- [TASK INSTRUCTIONS]:
Copy out every line in the entries below that includes "middle".

- [THE INPUT]:
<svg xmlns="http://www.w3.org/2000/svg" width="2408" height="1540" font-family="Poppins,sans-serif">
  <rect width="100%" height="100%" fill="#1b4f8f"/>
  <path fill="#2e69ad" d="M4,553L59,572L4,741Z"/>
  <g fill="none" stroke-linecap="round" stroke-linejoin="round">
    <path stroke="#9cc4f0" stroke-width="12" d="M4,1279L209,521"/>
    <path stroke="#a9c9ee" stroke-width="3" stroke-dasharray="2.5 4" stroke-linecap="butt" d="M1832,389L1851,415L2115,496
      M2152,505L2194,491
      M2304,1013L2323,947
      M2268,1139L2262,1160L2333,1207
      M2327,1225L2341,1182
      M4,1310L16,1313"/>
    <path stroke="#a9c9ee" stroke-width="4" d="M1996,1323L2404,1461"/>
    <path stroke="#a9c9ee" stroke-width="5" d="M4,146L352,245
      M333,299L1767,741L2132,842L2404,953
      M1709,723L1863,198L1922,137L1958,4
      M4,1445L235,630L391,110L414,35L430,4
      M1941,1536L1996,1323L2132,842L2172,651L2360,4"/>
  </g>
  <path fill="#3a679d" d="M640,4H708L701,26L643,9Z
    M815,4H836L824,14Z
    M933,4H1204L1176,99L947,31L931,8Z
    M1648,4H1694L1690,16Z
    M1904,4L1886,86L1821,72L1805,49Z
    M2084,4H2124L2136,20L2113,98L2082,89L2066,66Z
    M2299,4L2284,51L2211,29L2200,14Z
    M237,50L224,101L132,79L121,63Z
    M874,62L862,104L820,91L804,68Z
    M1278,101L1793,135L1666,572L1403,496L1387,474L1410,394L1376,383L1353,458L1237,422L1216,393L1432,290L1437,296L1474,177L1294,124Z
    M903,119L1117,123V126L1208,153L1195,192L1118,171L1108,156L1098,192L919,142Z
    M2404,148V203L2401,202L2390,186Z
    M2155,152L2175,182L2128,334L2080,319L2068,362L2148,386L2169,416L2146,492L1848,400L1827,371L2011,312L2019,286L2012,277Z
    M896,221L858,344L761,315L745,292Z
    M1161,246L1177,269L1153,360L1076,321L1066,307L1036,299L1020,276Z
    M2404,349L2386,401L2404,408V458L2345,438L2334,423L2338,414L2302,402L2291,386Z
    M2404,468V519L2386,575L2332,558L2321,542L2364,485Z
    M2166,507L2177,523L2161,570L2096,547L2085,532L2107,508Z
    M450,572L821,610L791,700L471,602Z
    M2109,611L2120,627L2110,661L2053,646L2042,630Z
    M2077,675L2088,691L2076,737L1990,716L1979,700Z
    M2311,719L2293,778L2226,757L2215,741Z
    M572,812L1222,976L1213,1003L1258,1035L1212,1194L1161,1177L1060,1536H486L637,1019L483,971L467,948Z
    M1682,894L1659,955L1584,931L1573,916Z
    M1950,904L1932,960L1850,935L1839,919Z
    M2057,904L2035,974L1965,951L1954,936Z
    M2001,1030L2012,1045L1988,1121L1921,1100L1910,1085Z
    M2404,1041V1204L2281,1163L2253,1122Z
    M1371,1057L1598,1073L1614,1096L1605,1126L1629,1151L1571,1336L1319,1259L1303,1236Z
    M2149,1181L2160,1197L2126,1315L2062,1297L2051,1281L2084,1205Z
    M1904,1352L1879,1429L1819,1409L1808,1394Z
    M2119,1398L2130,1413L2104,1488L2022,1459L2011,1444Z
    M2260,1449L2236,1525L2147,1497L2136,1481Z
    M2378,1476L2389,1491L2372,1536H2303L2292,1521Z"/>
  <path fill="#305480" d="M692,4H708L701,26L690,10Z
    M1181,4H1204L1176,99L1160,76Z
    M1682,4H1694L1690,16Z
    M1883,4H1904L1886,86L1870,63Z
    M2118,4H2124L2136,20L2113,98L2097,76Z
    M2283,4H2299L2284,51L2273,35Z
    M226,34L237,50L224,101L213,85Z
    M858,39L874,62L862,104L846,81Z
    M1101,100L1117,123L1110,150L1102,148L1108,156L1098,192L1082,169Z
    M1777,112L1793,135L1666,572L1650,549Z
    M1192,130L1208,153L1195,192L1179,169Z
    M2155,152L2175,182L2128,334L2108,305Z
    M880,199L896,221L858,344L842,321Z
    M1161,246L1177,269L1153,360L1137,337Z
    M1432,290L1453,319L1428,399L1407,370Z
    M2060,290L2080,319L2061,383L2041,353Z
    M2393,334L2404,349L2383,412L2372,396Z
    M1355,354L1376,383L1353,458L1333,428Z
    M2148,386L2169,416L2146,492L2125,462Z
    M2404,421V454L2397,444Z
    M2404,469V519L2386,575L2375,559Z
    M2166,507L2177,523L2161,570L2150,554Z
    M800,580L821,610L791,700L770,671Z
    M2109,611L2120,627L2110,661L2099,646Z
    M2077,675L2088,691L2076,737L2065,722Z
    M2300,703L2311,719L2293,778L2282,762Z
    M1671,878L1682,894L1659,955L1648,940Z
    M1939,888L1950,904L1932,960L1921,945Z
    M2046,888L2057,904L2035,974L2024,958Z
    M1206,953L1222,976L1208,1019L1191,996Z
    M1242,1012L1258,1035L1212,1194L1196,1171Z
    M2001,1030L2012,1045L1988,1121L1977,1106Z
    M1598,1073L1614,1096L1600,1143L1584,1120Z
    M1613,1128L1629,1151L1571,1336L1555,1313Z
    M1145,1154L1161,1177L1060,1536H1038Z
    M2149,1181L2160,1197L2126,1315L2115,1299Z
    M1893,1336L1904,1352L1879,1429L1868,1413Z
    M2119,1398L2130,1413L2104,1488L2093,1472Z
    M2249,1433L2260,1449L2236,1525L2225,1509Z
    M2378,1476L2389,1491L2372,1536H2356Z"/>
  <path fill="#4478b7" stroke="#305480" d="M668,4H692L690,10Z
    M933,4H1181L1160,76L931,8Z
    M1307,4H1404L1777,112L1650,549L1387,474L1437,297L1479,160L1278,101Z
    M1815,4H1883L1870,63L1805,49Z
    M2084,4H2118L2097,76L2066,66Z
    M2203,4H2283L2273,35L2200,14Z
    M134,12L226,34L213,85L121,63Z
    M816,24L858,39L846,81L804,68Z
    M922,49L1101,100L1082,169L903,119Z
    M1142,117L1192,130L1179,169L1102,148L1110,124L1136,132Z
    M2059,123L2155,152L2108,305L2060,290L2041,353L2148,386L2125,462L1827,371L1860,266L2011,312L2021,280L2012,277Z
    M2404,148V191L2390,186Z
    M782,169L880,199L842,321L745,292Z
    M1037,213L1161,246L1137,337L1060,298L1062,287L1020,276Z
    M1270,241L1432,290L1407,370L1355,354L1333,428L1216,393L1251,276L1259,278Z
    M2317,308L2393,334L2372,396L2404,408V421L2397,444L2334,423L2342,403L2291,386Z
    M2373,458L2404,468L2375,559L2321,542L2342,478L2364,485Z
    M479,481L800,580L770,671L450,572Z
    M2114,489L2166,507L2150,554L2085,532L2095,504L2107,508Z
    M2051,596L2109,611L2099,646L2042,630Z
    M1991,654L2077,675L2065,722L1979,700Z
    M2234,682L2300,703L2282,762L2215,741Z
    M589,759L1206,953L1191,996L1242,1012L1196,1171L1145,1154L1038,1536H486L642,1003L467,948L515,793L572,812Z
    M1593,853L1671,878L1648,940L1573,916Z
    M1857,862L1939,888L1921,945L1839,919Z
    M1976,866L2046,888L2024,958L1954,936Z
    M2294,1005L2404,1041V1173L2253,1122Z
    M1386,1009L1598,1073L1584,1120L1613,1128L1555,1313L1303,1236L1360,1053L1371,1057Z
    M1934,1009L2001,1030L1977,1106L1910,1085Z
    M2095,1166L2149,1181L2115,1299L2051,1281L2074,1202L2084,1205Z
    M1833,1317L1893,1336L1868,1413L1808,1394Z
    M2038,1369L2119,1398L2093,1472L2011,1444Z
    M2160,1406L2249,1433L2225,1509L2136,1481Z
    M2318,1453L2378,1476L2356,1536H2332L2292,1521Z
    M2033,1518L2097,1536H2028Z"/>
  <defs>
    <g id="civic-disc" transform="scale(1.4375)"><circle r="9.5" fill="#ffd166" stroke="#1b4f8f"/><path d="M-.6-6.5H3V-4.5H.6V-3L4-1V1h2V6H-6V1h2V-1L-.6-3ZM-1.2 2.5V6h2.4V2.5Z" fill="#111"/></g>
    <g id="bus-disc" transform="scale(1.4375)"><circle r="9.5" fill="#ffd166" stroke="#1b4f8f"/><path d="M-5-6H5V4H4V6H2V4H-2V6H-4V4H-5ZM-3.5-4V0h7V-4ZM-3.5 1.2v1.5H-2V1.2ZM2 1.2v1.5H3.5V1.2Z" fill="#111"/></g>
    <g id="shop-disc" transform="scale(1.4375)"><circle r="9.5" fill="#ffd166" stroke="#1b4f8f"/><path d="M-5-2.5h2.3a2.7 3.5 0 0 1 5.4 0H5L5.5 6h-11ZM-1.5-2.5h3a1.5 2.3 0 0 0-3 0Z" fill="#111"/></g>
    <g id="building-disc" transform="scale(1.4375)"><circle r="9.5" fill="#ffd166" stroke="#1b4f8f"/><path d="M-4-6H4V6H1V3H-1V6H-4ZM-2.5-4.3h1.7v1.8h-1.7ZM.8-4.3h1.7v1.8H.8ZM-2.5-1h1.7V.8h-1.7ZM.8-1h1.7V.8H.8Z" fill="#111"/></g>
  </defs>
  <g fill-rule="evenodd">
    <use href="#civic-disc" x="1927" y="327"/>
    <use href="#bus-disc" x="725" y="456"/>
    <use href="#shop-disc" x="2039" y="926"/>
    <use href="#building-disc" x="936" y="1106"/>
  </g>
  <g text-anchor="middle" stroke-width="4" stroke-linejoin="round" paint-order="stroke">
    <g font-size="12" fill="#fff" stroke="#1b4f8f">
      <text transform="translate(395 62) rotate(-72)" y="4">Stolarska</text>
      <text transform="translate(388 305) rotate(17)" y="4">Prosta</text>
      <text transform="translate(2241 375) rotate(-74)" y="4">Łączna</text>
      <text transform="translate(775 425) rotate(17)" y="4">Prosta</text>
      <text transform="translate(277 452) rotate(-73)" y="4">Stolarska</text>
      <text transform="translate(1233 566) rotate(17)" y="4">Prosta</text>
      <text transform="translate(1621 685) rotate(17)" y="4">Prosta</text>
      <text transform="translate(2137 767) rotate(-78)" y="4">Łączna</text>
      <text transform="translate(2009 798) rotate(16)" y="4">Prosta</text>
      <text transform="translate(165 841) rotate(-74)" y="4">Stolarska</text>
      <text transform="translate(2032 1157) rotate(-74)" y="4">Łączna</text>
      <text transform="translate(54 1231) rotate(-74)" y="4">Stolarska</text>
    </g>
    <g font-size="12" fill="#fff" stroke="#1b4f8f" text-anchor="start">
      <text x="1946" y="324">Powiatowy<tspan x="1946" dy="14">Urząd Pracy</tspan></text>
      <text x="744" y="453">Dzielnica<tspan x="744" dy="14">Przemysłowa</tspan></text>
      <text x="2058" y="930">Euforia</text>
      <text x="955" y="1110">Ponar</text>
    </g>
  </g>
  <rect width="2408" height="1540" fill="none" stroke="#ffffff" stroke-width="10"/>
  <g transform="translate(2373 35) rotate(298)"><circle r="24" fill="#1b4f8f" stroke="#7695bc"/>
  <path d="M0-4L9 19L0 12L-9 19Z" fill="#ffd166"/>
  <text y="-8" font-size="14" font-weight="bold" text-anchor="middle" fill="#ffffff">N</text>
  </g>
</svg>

- [RESULT FOR THIS EXERCISE]:
  <g text-anchor="middle" stroke-width="4" stroke-linejoin="round" paint-order="stroke">
  <text y="-8" font-size="14" font-weight="bold" text-anchor="middle" fill="#ffffff">N</text>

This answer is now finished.